-- Material provided follows --

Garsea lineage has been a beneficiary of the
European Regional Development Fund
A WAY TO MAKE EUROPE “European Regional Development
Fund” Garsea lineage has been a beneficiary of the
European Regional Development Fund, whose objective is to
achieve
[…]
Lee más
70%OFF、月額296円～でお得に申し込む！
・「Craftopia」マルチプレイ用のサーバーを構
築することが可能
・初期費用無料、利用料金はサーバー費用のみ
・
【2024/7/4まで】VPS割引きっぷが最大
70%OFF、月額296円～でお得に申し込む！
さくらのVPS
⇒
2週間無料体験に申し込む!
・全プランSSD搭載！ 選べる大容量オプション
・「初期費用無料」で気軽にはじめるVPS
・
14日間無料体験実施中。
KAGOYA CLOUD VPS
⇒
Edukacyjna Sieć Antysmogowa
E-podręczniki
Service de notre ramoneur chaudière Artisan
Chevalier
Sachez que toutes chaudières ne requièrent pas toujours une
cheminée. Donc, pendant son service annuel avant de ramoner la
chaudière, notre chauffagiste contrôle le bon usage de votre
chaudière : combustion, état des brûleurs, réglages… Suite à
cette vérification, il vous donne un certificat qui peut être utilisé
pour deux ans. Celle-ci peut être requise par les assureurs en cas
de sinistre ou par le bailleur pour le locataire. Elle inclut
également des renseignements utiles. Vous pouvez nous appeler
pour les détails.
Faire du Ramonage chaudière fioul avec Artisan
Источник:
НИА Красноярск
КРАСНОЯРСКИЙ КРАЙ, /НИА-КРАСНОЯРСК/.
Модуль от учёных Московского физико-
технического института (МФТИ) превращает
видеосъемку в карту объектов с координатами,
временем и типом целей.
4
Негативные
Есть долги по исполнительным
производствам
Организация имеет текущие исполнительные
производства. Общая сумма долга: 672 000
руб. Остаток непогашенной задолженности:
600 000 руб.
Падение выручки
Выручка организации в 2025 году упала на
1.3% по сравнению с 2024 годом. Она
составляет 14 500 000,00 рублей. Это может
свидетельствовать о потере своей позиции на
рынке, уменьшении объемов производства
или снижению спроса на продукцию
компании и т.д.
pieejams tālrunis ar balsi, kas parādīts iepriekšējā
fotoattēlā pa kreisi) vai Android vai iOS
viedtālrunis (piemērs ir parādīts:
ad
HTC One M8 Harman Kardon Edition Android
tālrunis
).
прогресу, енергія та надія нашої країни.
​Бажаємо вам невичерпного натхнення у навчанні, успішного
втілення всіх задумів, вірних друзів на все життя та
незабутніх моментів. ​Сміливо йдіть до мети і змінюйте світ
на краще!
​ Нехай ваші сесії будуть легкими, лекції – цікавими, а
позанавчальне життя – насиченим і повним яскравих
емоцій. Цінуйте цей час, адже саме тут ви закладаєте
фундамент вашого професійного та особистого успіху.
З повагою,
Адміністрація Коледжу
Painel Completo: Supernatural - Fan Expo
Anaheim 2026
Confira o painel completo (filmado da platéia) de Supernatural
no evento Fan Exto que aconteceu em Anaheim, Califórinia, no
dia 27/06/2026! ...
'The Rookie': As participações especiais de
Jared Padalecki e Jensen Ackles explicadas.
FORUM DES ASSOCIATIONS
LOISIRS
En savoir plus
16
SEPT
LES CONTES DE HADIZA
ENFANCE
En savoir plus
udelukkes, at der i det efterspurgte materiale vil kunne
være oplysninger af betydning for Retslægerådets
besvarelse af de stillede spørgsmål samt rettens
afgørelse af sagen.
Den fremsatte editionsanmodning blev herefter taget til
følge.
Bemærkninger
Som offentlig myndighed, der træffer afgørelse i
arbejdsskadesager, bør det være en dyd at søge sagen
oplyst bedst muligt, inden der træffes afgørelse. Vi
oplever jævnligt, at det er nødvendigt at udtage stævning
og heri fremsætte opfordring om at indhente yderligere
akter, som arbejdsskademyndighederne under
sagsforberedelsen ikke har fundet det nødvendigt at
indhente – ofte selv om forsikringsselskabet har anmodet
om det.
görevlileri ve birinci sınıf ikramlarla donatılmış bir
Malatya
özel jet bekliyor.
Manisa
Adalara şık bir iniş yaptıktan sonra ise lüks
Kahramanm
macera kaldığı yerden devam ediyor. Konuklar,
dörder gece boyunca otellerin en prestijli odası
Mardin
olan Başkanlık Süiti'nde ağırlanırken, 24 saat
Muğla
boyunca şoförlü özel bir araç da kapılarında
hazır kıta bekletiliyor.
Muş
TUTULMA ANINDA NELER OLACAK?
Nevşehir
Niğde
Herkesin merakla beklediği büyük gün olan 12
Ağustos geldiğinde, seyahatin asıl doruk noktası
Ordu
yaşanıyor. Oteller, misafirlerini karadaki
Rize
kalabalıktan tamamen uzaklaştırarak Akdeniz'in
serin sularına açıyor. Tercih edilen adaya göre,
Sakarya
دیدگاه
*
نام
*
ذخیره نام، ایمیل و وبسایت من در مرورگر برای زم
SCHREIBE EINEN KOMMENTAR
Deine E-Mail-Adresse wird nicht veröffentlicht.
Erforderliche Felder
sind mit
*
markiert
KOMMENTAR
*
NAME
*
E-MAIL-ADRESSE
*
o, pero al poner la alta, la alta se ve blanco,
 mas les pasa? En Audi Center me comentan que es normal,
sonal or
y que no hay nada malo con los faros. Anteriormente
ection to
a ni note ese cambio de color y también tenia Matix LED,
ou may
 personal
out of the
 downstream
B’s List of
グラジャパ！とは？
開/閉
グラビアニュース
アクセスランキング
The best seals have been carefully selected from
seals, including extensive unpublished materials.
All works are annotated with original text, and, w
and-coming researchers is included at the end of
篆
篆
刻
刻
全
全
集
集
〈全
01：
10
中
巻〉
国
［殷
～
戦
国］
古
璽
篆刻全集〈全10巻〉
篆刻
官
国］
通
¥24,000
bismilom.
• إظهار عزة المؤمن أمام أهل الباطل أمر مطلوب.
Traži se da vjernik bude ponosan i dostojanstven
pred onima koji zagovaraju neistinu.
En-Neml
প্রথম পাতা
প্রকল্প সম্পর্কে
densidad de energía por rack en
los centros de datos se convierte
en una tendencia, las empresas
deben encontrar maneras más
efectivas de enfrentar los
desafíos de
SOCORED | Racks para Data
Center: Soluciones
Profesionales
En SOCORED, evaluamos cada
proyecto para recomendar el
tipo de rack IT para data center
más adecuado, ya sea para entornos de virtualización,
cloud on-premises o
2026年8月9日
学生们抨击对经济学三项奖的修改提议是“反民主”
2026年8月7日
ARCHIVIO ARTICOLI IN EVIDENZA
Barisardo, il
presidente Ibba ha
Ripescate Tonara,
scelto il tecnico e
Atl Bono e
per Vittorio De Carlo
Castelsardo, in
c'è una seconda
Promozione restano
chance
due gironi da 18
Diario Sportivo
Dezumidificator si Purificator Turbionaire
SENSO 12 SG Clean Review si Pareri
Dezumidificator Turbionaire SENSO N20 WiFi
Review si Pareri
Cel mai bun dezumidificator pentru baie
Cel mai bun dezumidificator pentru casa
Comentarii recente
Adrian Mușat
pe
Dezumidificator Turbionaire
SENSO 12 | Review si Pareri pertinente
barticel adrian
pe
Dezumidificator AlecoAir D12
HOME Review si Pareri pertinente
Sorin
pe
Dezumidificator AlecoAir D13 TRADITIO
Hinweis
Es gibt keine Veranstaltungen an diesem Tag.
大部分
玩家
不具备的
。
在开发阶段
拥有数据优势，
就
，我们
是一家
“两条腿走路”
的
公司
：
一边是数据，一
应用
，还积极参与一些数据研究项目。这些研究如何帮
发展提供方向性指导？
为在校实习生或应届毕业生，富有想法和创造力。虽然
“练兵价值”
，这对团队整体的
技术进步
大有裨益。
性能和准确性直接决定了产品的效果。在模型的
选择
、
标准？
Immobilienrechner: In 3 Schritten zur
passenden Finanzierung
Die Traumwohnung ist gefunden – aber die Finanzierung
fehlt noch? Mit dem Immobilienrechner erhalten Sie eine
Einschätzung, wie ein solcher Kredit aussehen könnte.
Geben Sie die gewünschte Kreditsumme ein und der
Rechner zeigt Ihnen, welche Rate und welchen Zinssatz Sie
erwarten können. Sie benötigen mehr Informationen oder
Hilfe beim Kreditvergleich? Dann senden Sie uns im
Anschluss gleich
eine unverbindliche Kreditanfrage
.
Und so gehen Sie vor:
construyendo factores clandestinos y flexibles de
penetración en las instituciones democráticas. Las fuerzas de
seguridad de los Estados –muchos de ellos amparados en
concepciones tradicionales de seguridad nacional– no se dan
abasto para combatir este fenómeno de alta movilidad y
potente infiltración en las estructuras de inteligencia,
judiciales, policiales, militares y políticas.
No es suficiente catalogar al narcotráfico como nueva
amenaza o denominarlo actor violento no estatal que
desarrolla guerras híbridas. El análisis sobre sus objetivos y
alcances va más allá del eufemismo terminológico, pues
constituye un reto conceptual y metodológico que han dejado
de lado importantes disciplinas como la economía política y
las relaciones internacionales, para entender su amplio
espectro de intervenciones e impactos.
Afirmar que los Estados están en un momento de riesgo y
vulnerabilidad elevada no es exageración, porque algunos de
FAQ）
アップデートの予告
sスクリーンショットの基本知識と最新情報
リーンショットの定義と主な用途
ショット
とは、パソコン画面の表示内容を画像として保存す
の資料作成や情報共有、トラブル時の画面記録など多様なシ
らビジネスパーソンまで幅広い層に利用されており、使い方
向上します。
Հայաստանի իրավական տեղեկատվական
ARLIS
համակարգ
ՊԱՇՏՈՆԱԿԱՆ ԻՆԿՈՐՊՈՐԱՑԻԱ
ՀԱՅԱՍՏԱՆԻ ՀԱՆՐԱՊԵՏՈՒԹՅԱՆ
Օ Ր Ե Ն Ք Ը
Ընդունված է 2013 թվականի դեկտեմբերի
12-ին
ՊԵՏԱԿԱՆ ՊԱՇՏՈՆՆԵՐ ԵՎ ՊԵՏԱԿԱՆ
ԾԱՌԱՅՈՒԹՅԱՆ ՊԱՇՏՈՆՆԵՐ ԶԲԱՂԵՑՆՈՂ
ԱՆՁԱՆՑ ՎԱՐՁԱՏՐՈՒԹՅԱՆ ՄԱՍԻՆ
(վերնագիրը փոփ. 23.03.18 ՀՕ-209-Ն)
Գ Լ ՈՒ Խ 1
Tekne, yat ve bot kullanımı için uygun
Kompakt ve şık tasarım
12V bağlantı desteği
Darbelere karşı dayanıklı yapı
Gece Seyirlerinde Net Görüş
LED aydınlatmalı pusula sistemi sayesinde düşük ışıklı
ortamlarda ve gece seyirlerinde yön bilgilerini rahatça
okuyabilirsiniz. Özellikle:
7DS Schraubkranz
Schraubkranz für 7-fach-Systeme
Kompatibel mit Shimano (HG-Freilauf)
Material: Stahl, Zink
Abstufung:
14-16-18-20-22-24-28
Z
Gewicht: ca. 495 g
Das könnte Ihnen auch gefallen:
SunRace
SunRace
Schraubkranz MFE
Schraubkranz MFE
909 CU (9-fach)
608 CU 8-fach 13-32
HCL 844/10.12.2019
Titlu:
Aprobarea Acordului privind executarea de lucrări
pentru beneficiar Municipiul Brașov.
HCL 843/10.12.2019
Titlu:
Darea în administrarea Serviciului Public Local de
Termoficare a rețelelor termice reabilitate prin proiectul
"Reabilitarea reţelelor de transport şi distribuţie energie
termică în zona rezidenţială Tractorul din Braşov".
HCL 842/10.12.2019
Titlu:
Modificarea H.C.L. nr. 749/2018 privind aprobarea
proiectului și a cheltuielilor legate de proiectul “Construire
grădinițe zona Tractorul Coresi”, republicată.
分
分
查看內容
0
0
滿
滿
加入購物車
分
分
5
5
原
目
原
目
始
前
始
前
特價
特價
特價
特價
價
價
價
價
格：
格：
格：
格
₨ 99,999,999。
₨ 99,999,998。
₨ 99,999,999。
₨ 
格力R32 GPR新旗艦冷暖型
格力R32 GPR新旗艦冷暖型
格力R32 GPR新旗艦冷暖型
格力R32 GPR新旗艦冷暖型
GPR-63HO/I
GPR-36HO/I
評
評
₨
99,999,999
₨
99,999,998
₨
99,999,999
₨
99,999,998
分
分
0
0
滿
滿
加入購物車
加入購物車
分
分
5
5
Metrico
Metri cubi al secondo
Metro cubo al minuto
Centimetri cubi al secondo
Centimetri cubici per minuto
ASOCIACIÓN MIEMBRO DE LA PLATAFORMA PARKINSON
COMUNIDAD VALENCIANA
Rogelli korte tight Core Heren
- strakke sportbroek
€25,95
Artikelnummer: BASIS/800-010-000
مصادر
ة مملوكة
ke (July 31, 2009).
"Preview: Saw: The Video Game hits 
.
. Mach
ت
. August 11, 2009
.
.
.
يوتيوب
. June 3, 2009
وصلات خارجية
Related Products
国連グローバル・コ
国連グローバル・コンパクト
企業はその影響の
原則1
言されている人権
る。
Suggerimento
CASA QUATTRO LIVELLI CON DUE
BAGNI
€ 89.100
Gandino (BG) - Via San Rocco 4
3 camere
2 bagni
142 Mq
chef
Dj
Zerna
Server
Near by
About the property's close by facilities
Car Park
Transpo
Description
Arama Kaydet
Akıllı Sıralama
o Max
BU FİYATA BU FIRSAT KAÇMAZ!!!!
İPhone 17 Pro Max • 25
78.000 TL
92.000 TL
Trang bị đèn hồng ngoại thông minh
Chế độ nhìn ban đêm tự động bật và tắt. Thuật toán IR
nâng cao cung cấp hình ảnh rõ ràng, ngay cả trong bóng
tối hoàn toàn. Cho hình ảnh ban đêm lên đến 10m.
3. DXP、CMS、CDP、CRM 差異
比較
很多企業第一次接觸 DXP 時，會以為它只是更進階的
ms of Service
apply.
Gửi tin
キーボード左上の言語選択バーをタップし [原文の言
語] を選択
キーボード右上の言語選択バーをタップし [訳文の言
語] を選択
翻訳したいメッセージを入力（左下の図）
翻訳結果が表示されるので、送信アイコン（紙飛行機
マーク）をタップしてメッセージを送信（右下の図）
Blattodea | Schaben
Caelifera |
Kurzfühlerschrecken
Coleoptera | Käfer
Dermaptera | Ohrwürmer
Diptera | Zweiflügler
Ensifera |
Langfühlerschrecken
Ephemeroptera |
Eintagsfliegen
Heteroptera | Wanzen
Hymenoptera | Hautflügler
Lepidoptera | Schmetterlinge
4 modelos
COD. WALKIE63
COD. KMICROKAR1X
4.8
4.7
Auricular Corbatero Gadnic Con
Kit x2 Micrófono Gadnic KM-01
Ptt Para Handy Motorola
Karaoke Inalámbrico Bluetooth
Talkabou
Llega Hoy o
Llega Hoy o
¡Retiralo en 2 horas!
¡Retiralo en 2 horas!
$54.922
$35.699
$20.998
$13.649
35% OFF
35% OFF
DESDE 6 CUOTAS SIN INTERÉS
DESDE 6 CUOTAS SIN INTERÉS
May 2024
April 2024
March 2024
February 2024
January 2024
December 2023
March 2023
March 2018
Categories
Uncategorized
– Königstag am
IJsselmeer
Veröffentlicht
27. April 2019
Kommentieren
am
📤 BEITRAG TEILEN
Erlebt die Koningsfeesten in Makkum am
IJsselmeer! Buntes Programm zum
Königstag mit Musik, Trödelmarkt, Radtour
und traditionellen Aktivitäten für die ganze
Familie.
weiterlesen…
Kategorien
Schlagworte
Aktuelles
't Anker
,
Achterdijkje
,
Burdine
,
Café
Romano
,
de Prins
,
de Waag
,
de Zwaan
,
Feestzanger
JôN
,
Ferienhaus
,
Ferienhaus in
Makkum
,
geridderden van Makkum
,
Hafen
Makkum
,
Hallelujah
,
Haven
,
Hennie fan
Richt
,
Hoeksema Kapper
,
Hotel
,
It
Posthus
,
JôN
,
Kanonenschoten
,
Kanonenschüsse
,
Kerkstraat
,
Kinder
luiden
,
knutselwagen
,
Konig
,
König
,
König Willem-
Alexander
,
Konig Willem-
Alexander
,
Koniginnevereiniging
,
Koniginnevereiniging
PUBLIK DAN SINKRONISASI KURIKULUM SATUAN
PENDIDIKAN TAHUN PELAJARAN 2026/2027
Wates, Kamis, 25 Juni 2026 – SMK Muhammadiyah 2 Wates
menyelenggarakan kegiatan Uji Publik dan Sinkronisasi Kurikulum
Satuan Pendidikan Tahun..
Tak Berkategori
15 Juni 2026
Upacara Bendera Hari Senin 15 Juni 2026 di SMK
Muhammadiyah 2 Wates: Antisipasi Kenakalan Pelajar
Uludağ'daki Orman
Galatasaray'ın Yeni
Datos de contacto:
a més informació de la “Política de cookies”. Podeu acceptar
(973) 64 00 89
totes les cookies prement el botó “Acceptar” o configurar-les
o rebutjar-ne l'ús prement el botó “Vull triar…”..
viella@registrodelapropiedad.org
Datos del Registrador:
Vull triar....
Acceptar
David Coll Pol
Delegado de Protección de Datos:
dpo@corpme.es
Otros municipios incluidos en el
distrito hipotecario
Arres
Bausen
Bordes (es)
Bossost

-- Material provided concluded --

Show each line of the material where the word "sagen" occurs.

◆ **Answer to the exercise**
afgørelse af sagen.
arbejdsskadesager, bør det være en dyd at søge sagen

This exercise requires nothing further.